- Full name: Handbolnyj Klub Donbas / Handball Club Donbas Donetsk Oblast
- Short name: Donbas
- Founded: 1983; 43 years ago, as Shakhtar-Academiia
- League: Ukrainian Men's Handball Super League
- 2021-22: 2nd

= HC Donbas Donetsk Oblast =

Ukrainian handball club

Handball Club Donbas Donetsk Oblast (Ukrainian: ГК Донбас) (previous name Shakhtar-Academiia until June 2017) is a handball club from Donetsk. The club was formed in 1983 on the base of a previous handball club called Spartak Donetsk.

==History==
In 1985 they were promoted to the Soviet Union Handball League.
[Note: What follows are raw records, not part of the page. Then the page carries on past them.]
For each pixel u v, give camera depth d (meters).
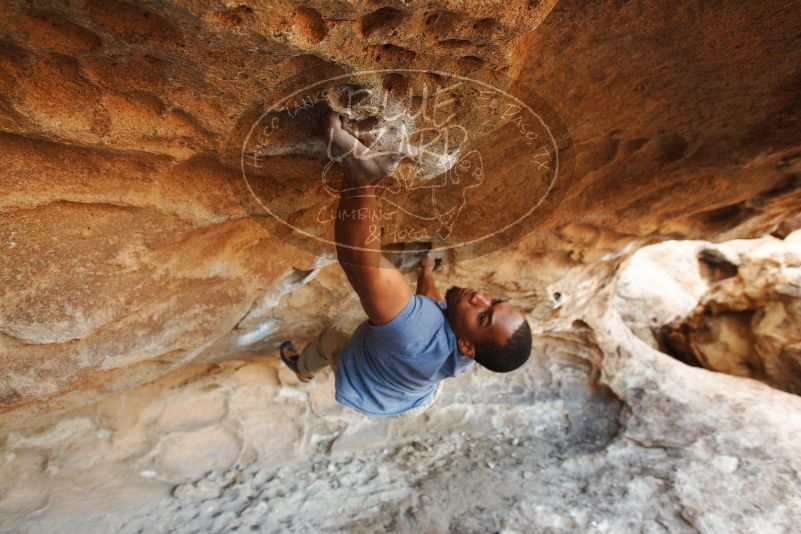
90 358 2.02
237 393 3.47
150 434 3.24
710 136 2.29
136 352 2.12
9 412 2.16
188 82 1.19
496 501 3.42
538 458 3.83
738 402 4.21
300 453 3.59
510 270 3.21
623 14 1.56
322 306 2.93
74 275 1.74
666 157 2.46
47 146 1.37
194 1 0.93
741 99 2.04
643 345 4.77
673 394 4.24
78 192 1.52
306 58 1.15
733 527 3.21
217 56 1.10
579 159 2.35
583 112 1.97
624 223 3.08
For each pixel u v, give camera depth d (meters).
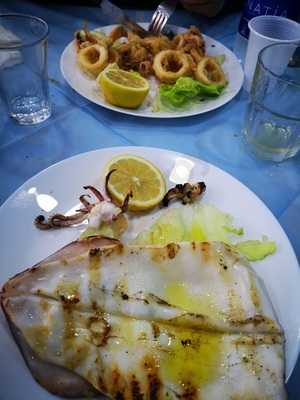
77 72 0.38
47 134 0.32
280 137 0.32
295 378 0.21
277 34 0.39
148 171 0.28
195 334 0.20
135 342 0.19
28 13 0.48
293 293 0.22
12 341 0.19
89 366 0.18
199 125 0.35
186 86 0.35
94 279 0.20
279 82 0.33
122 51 0.40
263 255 0.24
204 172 0.28
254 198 0.27
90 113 0.35
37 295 0.20
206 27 0.50
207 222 0.25
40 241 0.24
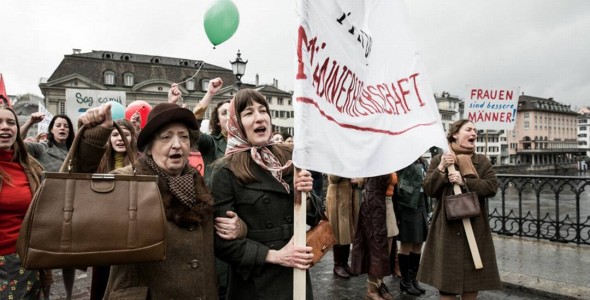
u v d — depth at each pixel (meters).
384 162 2.28
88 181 1.45
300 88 1.92
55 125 4.51
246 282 1.89
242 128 1.94
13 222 2.40
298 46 1.96
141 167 1.73
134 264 1.58
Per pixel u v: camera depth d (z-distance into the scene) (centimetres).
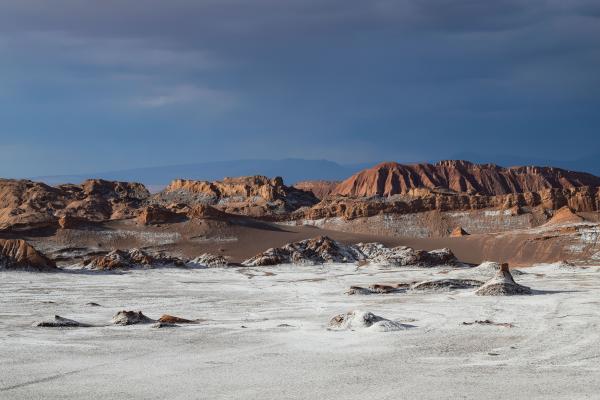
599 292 9356
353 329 6116
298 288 11625
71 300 9575
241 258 19775
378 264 16712
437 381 3962
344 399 3597
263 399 3616
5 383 3975
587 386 3784
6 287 11731
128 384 3966
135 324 6588
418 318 6912
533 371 4203
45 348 5131
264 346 5262
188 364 4556
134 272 15425
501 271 9519
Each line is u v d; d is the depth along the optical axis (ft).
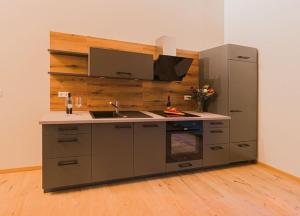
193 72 12.04
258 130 10.89
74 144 7.42
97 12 10.09
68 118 7.54
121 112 10.12
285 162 9.44
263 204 6.95
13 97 8.96
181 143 9.29
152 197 7.31
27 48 9.05
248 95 10.68
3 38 8.71
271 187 8.23
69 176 7.41
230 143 10.28
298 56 8.81
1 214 6.09
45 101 9.39
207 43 12.62
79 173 7.54
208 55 11.43
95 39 9.95
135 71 9.11
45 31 9.27
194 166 9.50
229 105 10.23
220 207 6.73
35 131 9.34
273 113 10.03
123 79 10.42
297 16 8.82
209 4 12.62
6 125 8.93
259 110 10.82
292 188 8.16
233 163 10.98
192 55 12.03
Through the 90's the club one of the leading forces in the Ukrainian Men's Handball Super League, winning the local league 3 times, and between seasons 1994–95–2005–06 the club never finished outside the top 3. The club also had success on the international arena, reaching the final of the EHF Cup in 1995–96, losing to Spanish BM Granollers in the final 56–45 on aggregate.

After season 2005–06, the club started experiencing financial difficulties, and in season 2011–12 the club finished last in the league and was relegated. In the second league, in season 2012–13, the club managed to finish first and returned to the top tier. In 2017 they changed the name of the club to HK Donbas.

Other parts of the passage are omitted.